# Vectors, lines and laziness

What makes a mathematician a mathematician? Scientific studies say one thing above anything else: laziness ((Look up the reference yourself.)) We will go to extraordinary lengths to avoid doing any proper work.

For example, I had a situation: I had two points - call them $P$ and $Q$ - and a line with the equation $ax + by + c=0$; I needed to find the point where line $PQ$ crossed the line.

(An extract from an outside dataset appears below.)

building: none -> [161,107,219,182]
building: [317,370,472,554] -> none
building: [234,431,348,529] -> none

It’s not a difficult problem - I’d expect a good GCSE student to have a decent crack at it in a case where the numbers weren’t too tricky: find the equation of the line $PQ$ and solve the simultaneous equations that come out of it. But who has time to code all of that up?

### Vectors!

I gave a MathsJam talk, and wrote a Chalkdust article, about the link between the equation of a line and vectors. It’s one of the neatest things I know.

There are two bits of set-up: firstly, a point with coordinates $(x,y)$ is treated as a vector, $(x,y,1)$; secondly, a line with equation $ax + by + c = 0$ is treated as the vector $(a,b,c)$.

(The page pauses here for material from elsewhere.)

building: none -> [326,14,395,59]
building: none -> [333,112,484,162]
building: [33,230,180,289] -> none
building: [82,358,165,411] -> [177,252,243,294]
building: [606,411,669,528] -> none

A nice property: $ax + by + c = 0$ can be written as $(a,b,c) \cdot (x,y,1) = 0$ - so the vector corresponding to any point on the line is perpendicular to the vector representing the line.

A consequence: if you have two points on a line, taking the cross products of their vectors gives a vector corresponding to the line!

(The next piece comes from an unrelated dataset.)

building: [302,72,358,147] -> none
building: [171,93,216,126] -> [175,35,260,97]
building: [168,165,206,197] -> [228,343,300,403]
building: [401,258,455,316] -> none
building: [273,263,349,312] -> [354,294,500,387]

Try it! The ‘traditional’ way to find the line through $(3,5)$ and $(2,-1)$ would be to find the gradient (6) and use the correct line equation $y-y_1 = m(x-x_1)$ with either point: $y+1 = 6(x-2)$, or $0 = 6x - y - 13$. The vector way would be to calculate the cross product, $(3,5,1) \times (2,-1,1) = (6, -1, -13)$. It works!

Rather less obviously, if you take the cross product of the vectors representing two lines, you get… a multiple of the vector corresponding to the point where they cross. However, if you divide everything by the $z$ component to get it in the point-vector form, you get your point.

Knowing that, there’s no *way* I’m solving simultaneous equations for this problem.

### Back to the problem

So, I want to know where $PQ$ crosses a line with a given equation. This could hardly be set up any better for me! I’m going to say that point $P$ corresponds to vector $\vec{p}$ and similarly for point $Q$ and $\vec{q}$. Then the line $PQ$ corresponds to a vector $\vec{p} \times \vec{q}$.

If the line corresponds to $\vec{L}$, then the point where the two lines cross is a multiple of $(\vec{p} \times \vec{q})\times \vec{L}$.

It would be reasonable to stop there. But I’m a trained mathematician. There is more laziness to be done.

### Vector identities

Back in the day, you could rely 100% on the first question of the Fundamentals of Applied Maths ((“Where we emphasise the FUN!”)) exam being “show that this vector identity holds”. It’d typically be calculus rather than algebra, and the *details* stayed in my mind just long enough to get a perfect 20 on the exam - but so thoroughly was I drilled in this that whenever I see several vector operators lined up like this I think “I shall consult a big list of vector identities to see if this can be simplified.”

And indeed it can: $(\vec{a} \times \vec{b}) \times \vec{c} \equiv (\vec{c} \cdot \vec{a}) \vec{b} - (\vec{c} \cdot \vec{b}) \vec{a}$.

So, after a solid half-hour of scrabbling around with projective geometry and vector identities, I’ve managed to reduce the problem to a one-liner! Splendid.

This is very closely related to the vector equation of a line in the form $\vec{r} = \lambda \vec {a} + (1-\lambda) \vec{b}$ - but I shall leave the details to the interested reader. I have some serious lazing to do!